Deste modo, este texto é mais um ensaio na forma de uma excursão por alguns
temas do pensamento bolañescos (em textos mais ou menos aleatórios) a fim de acercar-
se de certo atitude ou ética do artista pós-Segunda Guerra, pós-Maio de 68, pós-Queda
do Muro de Berlim – todos acontecimentos histórico-políticos que viriam a crivar a
experiência ético-política de seus atores de modo muitas vezes dicotômicos, i.e., a
resistência/revolução vs. sistema/poder, engajados/militantes vs. alienados/acomodados,
vanguarda vs. tradição, bem vs. mal e assim por diante, onde cada lado classifica o
outro por oposição e, logo, como risco a sua sobrevivência.

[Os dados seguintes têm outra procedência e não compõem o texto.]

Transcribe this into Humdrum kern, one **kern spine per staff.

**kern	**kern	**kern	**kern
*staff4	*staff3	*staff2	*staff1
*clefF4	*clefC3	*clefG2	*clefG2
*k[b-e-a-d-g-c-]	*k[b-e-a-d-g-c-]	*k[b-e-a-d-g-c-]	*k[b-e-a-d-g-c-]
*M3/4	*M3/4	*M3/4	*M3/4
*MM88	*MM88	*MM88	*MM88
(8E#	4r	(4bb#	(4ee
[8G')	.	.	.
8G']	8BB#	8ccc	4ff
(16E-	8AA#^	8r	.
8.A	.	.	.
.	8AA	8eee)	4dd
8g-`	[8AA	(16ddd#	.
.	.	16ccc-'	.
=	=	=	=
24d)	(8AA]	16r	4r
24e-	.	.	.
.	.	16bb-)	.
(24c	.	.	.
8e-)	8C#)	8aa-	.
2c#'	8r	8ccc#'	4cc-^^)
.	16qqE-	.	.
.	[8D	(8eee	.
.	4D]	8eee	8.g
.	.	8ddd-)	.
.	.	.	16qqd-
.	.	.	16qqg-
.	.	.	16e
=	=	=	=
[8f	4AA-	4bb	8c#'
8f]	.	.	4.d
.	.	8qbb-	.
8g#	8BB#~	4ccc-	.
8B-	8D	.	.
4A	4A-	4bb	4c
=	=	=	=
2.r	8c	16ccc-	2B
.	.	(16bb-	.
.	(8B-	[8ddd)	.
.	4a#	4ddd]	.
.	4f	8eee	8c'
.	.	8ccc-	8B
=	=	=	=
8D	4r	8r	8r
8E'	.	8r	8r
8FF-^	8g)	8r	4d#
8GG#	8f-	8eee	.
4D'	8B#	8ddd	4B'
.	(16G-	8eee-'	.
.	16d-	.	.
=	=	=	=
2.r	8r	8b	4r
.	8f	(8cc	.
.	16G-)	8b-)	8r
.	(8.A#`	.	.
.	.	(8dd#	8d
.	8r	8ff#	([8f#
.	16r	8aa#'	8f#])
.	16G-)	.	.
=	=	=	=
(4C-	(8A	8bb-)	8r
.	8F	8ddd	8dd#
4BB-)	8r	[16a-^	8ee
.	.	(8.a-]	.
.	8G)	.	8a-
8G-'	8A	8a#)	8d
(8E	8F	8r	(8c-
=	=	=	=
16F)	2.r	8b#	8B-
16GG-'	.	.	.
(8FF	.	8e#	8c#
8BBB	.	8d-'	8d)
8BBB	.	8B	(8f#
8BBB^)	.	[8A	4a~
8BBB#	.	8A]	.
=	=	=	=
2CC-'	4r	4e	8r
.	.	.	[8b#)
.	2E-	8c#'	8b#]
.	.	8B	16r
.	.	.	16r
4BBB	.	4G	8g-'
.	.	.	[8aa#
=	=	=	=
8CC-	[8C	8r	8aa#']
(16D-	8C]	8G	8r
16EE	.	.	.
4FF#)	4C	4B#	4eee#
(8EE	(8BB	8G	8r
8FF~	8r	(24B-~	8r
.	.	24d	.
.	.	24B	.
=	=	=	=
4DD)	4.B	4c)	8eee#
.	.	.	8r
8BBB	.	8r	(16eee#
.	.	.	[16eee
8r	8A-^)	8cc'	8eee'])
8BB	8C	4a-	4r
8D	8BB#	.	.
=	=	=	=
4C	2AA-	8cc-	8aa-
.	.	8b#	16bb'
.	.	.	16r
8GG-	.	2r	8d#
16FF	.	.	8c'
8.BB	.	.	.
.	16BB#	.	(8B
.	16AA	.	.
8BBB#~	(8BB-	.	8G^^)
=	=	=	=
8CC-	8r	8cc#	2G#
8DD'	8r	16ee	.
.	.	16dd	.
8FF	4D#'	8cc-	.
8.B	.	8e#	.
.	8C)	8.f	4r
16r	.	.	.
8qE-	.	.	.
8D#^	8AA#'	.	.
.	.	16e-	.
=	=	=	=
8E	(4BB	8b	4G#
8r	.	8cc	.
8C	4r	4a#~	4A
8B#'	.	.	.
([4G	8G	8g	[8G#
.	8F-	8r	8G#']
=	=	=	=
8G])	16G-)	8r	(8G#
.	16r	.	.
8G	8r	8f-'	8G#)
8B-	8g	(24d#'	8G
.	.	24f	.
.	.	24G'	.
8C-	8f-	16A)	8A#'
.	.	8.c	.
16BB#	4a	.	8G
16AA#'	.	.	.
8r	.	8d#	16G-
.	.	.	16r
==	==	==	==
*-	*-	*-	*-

Não me interessa mais pensar por essa correlação, a qual muitas vezes se
conveniou chamar de crítica (FELSKI, 2012), o modo do como deveria ser uma nova
configuração de nossas questões (certo apelo a uma promessa revolucionária); interessa-
me tentar destituir uma autoridade do pensado em favor de fervilhar o que se pensa
agora, levando adiante, avançando com o que já foi feito, o que já é feito, o que ainda
pode ser feito – principalmente, no campo que nos parece mais tocante a tal tema: o da
educação.
Almejando explicitar uma perspectiva outra de ler o seu presente – e por sua vez,
de fazer história e crítica –, encontramos em alguns autores, em diálogo com Bolãno,
pistas de tentativas de superação dessas questões e como plataformas outras de
engajamento e ação (seriam estes os termos ainda?) na sociedade por meio do
pensamento e da arte.
Na primeira parte texto, analisamos algumas falas públicas do escritor chileno
para aventar acerca de temas como a recusa da identidade, a perigosa atividade da
escrita e sua relação com certas demandas da sociedade. Na segunda parte, passamos a
cotejar tais posições de Bolaño em relação ao pensamento da crítica sob uma
perspectiva do que se conveniou chamar de pós-crítica, mas, de todo modo, para se
repensar as condições de possibilidade da crítica e de certo tipo de resposta a uma
exigência vital para, principalmente, no que compete ao pensamento educacional.
Enfim. Como tentativa de trazer à tona essa espécie de exigência ou de delírio,
gostaria de escrever para além de um tipo de crítica e de promessa -- ambos ancorados
no fundamento identitário e valor edificante, revolucionário, redentor, mesmo que
necessários, para a esconjuração da radicalidade do outro.